- _Passage for review_:
-------

Hearing the words over the past few days has reminded me of all the people who I’ve lost who the piece memorializes in one way or other. Some of them were lost before the text was written, some during (as a result of the writing, really) and others after the initial writing. Last night I had a moment of thinking about (and saying goodbye again to) my dear friend and inspiration Dooley Hitch, who passed in 2004 after getting lung cancer.
I said goodbye to Gabe Smith, my former roommate from Warren Wilson who drowned in a lake while he was out boating with his father in law.
I said goodbye to my college friend Josh who died when he was twenty on his way to visit his mother; the kickstand on his motorcycle got jammed down and it spun him into a concrete retaining wall.
I said goodbye to Brian’s brother Mike who passed two years ago after fighting HIV for a very long time and to his grandfather Don who died a few years earlier in his 90s.
I said goodbye to my Uncle Vito, my Aunt Mary, my Aunt Winnie (whose amazing Buddhas I think about all the time), and to my Uncle Larry who I barely knew.
I said goodbye to my mother’s parents, who I never met. My grandmother died at Disney World. I love the theatricality of that.

-------

- _Records shown_:
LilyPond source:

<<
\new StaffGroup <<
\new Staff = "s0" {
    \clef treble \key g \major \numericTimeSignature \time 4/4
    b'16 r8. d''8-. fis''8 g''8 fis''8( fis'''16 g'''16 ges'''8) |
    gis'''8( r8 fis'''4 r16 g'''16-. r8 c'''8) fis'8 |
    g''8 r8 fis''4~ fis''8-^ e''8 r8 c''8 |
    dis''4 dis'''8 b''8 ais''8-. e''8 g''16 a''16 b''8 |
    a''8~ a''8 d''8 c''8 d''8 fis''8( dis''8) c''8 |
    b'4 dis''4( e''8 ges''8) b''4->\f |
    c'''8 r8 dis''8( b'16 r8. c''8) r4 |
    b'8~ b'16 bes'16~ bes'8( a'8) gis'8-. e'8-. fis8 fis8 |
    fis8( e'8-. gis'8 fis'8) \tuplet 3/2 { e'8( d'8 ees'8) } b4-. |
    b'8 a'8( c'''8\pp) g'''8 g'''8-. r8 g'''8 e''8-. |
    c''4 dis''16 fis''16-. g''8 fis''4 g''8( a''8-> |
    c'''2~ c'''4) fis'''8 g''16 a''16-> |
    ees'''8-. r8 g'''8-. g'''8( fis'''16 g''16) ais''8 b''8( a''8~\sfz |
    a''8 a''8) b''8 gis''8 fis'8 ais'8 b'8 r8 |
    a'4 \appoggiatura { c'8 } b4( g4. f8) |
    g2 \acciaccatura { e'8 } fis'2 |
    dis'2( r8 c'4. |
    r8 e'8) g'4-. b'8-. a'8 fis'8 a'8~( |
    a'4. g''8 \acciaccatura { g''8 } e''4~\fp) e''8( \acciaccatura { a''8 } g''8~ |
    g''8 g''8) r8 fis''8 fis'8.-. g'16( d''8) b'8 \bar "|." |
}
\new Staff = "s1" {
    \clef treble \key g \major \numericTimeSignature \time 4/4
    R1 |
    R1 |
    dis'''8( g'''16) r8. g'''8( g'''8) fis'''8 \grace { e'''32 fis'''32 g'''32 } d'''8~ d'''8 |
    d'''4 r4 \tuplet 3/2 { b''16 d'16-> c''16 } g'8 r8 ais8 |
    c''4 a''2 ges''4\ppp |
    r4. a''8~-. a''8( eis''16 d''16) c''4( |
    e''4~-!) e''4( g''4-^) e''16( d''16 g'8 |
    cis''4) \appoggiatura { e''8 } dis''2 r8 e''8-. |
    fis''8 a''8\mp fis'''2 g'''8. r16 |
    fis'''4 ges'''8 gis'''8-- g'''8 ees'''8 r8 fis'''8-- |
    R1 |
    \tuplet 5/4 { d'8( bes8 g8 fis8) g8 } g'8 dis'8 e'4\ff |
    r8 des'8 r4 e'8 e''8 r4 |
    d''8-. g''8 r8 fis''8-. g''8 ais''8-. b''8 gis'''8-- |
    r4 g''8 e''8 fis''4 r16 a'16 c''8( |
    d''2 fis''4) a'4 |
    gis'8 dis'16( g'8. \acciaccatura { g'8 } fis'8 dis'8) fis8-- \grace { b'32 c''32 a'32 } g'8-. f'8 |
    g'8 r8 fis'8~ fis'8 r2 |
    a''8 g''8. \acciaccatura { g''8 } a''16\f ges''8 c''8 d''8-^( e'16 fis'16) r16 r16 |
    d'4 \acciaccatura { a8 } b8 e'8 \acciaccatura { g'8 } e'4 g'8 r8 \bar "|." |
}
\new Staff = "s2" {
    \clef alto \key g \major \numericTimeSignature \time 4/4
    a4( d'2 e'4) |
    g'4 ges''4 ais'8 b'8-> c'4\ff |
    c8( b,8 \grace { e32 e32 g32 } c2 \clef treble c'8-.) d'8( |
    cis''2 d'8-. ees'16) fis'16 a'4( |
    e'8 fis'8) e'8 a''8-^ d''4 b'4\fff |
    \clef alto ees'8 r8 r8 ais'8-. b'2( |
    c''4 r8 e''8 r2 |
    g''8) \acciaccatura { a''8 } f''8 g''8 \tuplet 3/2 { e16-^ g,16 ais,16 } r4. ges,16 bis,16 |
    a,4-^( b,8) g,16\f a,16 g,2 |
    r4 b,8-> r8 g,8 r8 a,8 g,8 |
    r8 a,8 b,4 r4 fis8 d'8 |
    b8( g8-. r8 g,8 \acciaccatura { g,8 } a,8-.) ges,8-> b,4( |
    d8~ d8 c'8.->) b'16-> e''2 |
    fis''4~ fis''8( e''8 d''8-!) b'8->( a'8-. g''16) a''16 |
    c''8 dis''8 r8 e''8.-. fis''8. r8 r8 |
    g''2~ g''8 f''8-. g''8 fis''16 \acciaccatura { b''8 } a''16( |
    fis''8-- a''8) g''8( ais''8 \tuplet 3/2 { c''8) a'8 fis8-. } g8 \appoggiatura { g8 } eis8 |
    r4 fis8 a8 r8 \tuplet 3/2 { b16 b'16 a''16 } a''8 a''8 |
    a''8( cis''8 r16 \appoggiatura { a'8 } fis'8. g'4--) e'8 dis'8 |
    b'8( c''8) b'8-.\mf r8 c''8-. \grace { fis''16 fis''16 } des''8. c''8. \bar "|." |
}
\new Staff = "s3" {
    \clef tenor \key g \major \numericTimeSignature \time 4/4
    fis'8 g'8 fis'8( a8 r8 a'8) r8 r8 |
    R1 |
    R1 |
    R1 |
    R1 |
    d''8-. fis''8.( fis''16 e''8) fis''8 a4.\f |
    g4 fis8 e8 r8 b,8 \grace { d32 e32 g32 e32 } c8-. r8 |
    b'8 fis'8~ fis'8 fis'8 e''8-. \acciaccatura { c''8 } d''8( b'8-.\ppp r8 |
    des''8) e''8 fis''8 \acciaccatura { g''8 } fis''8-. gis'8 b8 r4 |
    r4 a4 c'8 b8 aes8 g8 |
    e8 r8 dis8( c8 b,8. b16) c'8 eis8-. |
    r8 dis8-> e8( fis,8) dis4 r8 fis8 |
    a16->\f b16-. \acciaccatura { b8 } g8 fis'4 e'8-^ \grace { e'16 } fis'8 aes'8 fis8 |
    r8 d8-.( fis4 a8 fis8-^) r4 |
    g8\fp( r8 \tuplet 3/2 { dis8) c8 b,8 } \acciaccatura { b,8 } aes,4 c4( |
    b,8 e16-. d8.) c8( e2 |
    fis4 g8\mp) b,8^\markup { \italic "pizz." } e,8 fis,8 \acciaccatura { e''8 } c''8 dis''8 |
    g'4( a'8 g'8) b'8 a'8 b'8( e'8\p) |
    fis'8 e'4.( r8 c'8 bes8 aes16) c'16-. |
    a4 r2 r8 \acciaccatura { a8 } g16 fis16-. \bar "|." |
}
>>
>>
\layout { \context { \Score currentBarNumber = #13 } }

-------

- _Required work_:
In the passage about saying goodbye, how did Gabe Smith die?

- _Expected answer_:
He drowned in a lake while boating with his father-in-law.